EXTRACT PROVIDED:

A UK Parliamentary Select Committee will meet later this month to take evidence and discuss the case for a Third Gender being recognised in English law. This would bring England in line with countries including Germany, Australia and India, who already recognize that not all citizens identify as male or female.
The Women & Equalities Select Committee chaired by the Conservative Maria Miller (previously Minister for Women and Equalities) will sit on 13th October, and hear evidence from a variety of campaigners and individuals who believe it is time the British legal system recognised more than binary male / female genders. Among the people due to give evidence is Ashley Reed, whose petition to “Allow transgender people to self-define their legal gender” has achieved over 32,000 signatures at time of writing. This petition is similar to the Gender Recognition Bill passed in the Republic of Ireland in July 2015, where people can redefine their gender, without the need for medical input.
Several other countries already recognize third (or X) genders. Australia allowed X gender to be declared on passports from 2003, and Alex MacFarlane is believed to be the first person who had their birth certificate amended to X gender. More progress was made following the International Intersex Forum in November and December 2013, where the recommendation was made that while births should be registered as either male or female, it should be easy to amend the gender stated, and that non-binary genders (such as X) should be included. From November 2013 Germany recognised an X gender, and made it possible to remove gender definitions from a person’s birth certificate, while in December 2013 New Zealand passed a law going even further, stating that births where it is not clear if the baby is physically male or female should not have a gender marker assigned, as well as allowing X gendered passports.

Named joint coordinates
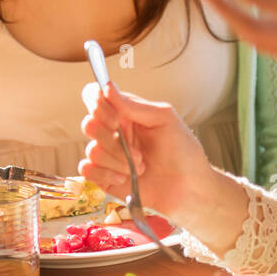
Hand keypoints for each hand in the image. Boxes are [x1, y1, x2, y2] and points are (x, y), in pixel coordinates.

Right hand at [77, 81, 213, 219]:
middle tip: (136, 149)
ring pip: (92, 150)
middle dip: (112, 139)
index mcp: (125, 113)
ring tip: (140, 166)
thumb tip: (106, 87)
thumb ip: (133, 104)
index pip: (94, 97)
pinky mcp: (103, 177)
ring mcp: (107, 155)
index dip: (96, 104)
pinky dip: (106, 174)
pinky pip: (87, 170)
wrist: (190, 188)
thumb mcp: (164, 118)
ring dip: (118, 161)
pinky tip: (125, 178)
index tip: (116, 119)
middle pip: (89, 124)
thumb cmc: (183, 152)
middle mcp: (113, 132)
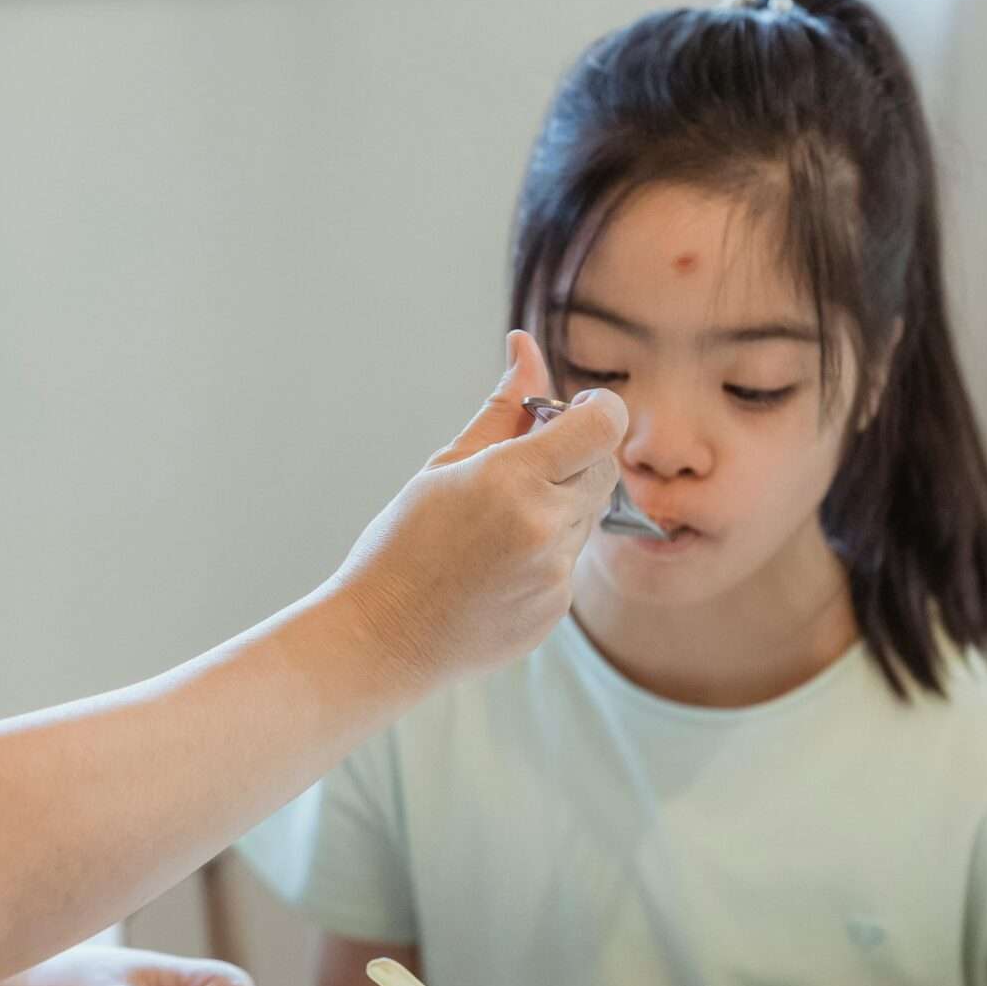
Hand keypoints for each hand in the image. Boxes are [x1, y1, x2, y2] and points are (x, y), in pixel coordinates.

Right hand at [332, 330, 627, 682]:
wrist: (382, 639)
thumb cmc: (401, 544)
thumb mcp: (446, 465)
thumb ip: (502, 408)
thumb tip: (526, 346)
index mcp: (512, 480)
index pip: (603, 424)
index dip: (598, 409)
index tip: (573, 411)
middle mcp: (544, 527)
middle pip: (604, 467)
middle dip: (576, 457)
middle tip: (523, 465)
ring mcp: (555, 574)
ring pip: (588, 516)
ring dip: (559, 506)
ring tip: (495, 526)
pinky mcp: (557, 610)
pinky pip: (570, 561)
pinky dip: (546, 552)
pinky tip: (494, 567)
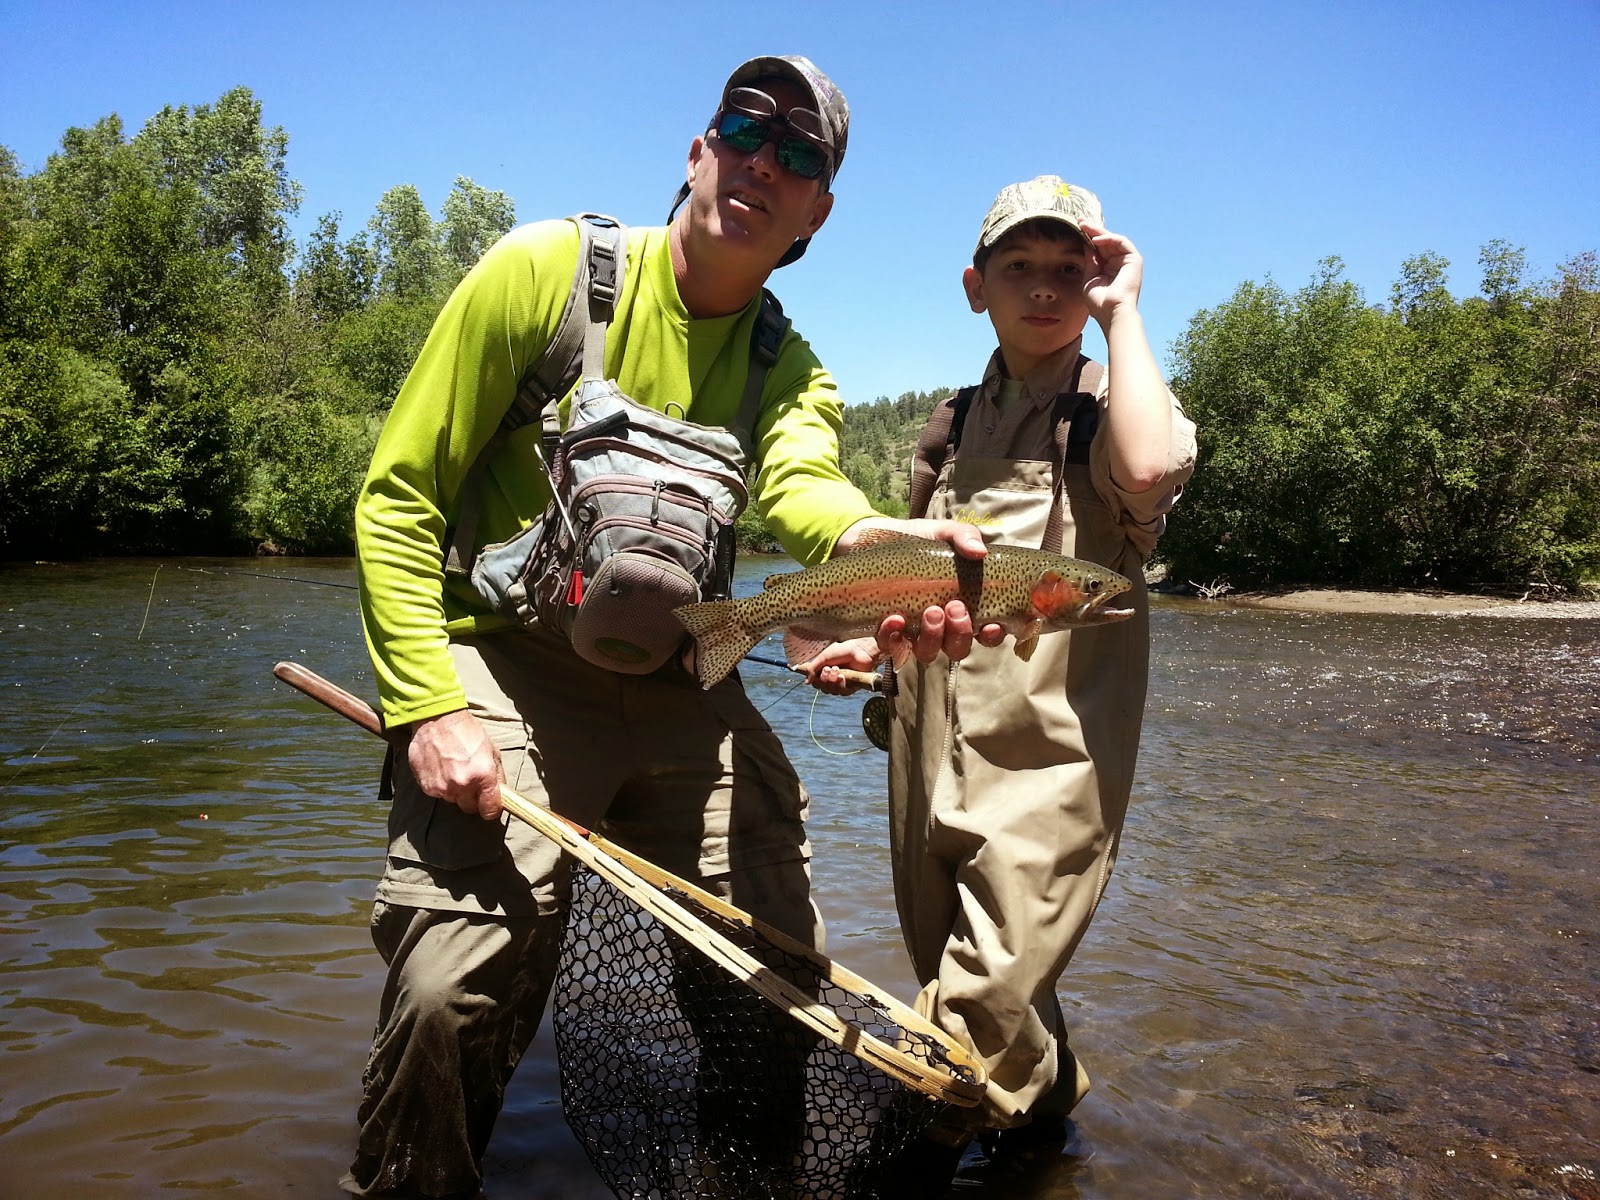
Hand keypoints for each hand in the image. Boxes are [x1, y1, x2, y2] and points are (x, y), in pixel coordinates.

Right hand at [406, 709, 504, 819]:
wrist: (437, 718)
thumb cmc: (467, 731)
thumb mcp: (491, 750)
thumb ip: (496, 775)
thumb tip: (500, 793)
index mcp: (482, 776)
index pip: (490, 810)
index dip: (491, 808)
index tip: (489, 804)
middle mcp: (462, 785)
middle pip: (469, 808)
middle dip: (472, 798)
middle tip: (470, 780)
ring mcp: (442, 787)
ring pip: (452, 800)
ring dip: (455, 790)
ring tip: (453, 769)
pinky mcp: (426, 786)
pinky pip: (438, 793)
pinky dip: (441, 784)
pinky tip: (441, 767)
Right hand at [797, 638, 881, 694]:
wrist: (860, 650)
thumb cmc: (843, 650)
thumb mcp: (823, 657)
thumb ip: (812, 669)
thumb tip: (806, 682)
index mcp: (825, 671)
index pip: (816, 683)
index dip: (815, 680)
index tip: (817, 672)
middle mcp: (833, 678)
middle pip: (823, 688)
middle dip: (824, 679)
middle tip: (828, 669)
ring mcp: (842, 683)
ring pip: (831, 691)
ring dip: (832, 681)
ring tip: (837, 669)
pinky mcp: (852, 687)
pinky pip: (842, 693)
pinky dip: (840, 685)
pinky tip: (842, 676)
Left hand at [834, 517, 1006, 661]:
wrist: (875, 538)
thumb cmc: (918, 539)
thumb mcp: (943, 532)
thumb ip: (963, 536)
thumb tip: (980, 551)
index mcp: (964, 606)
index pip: (987, 633)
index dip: (992, 636)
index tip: (991, 625)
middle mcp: (942, 626)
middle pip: (959, 648)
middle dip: (960, 633)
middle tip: (954, 607)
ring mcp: (914, 631)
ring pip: (929, 652)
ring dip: (933, 638)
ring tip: (930, 611)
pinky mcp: (887, 631)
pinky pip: (891, 645)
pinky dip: (894, 636)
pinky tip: (895, 618)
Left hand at [1078, 222, 1143, 324]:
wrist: (1112, 312)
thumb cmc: (1099, 302)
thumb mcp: (1089, 278)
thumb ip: (1089, 261)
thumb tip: (1086, 244)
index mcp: (1108, 269)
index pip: (1098, 249)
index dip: (1088, 238)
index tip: (1076, 228)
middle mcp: (1118, 263)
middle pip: (1105, 241)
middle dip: (1092, 230)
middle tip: (1080, 221)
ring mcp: (1127, 261)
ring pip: (1113, 239)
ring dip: (1099, 231)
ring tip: (1085, 226)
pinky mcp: (1134, 259)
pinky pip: (1122, 242)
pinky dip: (1109, 238)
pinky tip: (1096, 239)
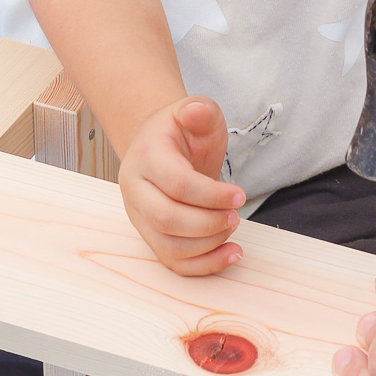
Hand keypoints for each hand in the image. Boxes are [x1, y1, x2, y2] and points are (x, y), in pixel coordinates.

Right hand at [118, 97, 242, 276]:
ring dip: (208, 244)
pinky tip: (230, 253)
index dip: (211, 195)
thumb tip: (196, 112)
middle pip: (167, 219)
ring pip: (169, 246)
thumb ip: (201, 111)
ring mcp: (139, 216)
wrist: (160, 144)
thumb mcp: (197, 112)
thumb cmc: (182, 131)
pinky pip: (172, 262)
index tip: (240, 195)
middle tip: (236, 215)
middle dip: (209, 223)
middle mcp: (135, 189)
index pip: (176, 184)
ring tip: (232, 227)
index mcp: (146, 156)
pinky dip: (203, 265)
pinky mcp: (149, 235)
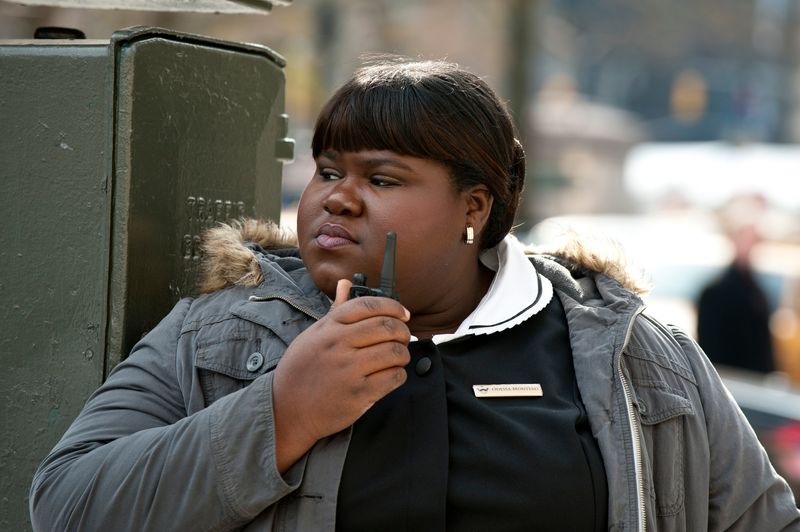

PROBLEM SET:
1. Turn the paragraph of the third-gender article that opens with "Several other countries already recognize" into a short list, keeping its main facts.
2. Pick up the article on legal recognition of a third gender after its last sentence and write the next part.
The records are not needed for any of the tasks.

RESPONSES IN ORDER:
1.
- Australia allowed X gender on passports from 2003, and Alex MacFarlane is believed to be the first person whose birth certificate was amended to X gender.
- The International Intersex Forum in November and December 2013 recommended that births be registered as male or female, that the stated gender be easy to amend, and that non-binary genders such as X be included.
- From November 2013, Germany recognized an X gender and made it possible to remove gender definitions from a birth certificate.
- In December 2013, New Zealand passed a law saying that births where the baby is not clearly physically male or female should get no gender marker, and it also allowed X-gendered passports.

2.
All of this is a progressive move towards a world where people can make their own choice about what, if any, gender they decide to be. Especially interesting is the New Zealand decision, where it was made law not to force a child into a certain gender if biology isn’t clear. Also positive is the move for this to be free from medical input – the ability to determine one’s gender identity is a human right, not a medical decision. India recognised this in a Supreme Court ruling of 2014, creating a legal third gender there, partly to recognise the 5 or 6 million people in India who define themselves as genderless, including the traditional Hijra performers.
If you support Ashley Reed’s petition, it will only take you one minute to sign it. Laws will definitely make parts of life easier for transgender individuals, but it will take society as a whole to recognise that gender is more complex than M or F for transgender people to truly be accepted.